WHAT YOU NEED TO DO :: Below are some entries. Repeat exactly the lines from the one with "thumb ip: (487, 221)" through the one with "ring pip: (430, 340)", and only those.

SUPPLIED INFORMATION ::
····················

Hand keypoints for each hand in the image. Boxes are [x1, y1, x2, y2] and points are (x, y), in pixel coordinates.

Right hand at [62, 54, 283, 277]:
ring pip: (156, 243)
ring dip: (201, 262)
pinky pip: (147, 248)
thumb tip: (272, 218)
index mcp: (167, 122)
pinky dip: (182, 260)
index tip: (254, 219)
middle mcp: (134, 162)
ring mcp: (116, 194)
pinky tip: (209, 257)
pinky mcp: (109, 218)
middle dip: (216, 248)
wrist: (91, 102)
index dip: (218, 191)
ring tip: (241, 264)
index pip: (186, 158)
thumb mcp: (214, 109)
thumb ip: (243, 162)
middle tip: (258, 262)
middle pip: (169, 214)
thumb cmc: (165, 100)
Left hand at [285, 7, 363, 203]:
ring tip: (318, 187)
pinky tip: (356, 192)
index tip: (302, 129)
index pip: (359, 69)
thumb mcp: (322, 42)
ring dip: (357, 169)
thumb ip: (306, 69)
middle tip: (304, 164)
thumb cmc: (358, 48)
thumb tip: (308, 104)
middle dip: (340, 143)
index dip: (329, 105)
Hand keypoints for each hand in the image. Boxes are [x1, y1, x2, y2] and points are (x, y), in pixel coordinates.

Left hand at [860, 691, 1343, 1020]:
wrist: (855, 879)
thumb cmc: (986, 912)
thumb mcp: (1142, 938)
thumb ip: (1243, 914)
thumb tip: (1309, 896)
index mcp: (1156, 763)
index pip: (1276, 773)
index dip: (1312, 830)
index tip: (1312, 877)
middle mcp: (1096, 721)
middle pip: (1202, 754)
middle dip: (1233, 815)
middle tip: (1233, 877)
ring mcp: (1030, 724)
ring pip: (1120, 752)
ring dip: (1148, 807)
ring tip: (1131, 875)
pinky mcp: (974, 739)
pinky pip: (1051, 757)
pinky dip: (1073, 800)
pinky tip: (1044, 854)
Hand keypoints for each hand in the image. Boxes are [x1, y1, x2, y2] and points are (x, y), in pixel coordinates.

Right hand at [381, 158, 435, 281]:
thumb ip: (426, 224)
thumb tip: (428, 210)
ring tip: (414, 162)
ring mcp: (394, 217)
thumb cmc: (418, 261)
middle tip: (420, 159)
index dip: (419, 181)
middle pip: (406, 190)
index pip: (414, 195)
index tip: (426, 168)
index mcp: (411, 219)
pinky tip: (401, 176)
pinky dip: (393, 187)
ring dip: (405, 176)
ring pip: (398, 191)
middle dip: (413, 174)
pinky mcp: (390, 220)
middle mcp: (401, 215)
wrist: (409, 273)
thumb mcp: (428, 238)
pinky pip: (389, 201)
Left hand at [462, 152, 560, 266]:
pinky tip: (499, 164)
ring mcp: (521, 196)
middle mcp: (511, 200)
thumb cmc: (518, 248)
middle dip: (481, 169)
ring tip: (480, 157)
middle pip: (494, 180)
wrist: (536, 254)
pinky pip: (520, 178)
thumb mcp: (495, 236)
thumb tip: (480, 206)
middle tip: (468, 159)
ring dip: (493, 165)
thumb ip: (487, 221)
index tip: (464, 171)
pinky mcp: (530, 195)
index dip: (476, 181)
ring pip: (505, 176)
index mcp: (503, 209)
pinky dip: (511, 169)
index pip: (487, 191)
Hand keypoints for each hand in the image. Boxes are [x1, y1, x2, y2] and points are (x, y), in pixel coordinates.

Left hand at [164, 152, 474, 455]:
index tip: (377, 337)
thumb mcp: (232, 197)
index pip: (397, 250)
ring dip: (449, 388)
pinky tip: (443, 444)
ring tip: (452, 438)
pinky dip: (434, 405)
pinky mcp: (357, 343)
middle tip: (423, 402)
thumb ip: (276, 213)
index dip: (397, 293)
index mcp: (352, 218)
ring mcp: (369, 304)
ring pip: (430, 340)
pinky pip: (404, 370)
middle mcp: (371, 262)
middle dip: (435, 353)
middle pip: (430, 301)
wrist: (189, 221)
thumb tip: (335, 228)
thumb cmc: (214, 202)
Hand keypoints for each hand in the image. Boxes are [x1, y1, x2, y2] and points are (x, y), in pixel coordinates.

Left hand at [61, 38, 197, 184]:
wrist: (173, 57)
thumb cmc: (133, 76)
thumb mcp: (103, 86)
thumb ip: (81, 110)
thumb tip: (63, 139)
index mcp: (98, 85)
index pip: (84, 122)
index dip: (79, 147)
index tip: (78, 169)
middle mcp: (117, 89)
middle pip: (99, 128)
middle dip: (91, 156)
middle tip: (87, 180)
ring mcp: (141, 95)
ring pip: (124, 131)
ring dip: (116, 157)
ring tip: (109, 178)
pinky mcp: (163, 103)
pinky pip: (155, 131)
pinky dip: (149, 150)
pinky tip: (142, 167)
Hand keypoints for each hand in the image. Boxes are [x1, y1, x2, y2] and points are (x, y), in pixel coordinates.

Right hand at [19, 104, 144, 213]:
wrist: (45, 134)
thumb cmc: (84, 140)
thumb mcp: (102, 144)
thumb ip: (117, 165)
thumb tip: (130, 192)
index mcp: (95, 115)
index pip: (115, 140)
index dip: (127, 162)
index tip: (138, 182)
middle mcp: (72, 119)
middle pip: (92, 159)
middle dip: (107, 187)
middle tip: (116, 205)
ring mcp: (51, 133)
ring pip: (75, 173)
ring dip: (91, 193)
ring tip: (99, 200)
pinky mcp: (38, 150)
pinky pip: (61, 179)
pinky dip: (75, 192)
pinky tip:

····················

ANSWER TO THE PROBLEM ::
thumb ip: (487, 221)
index tip: (464, 171)
pinky mcp: (530, 195)
index dip: (476, 181)
ring pip: (505, 176)
index mcp: (503, 209)
pinky dip: (511, 169)
index pip: (487, 191)
Hand keypoints for each hand in the image. Boxes are [x1, y1, x2, y2] and points are (x, y), in pixel coordinates.

Left hand at [164, 152, 474, 455]:
index tip: (377, 337)
thumb mcp: (232, 197)
index pip: (397, 250)
ring dip: (449, 388)
pinky tip: (443, 444)
ring tip: (452, 438)
pinky dip: (434, 405)
pinky mcp: (357, 343)
middle tip: (423, 402)
thumb ip: (276, 213)
index dip: (397, 293)
index mcp: (352, 218)
ring mcp: (369, 304)
ring pip: (430, 340)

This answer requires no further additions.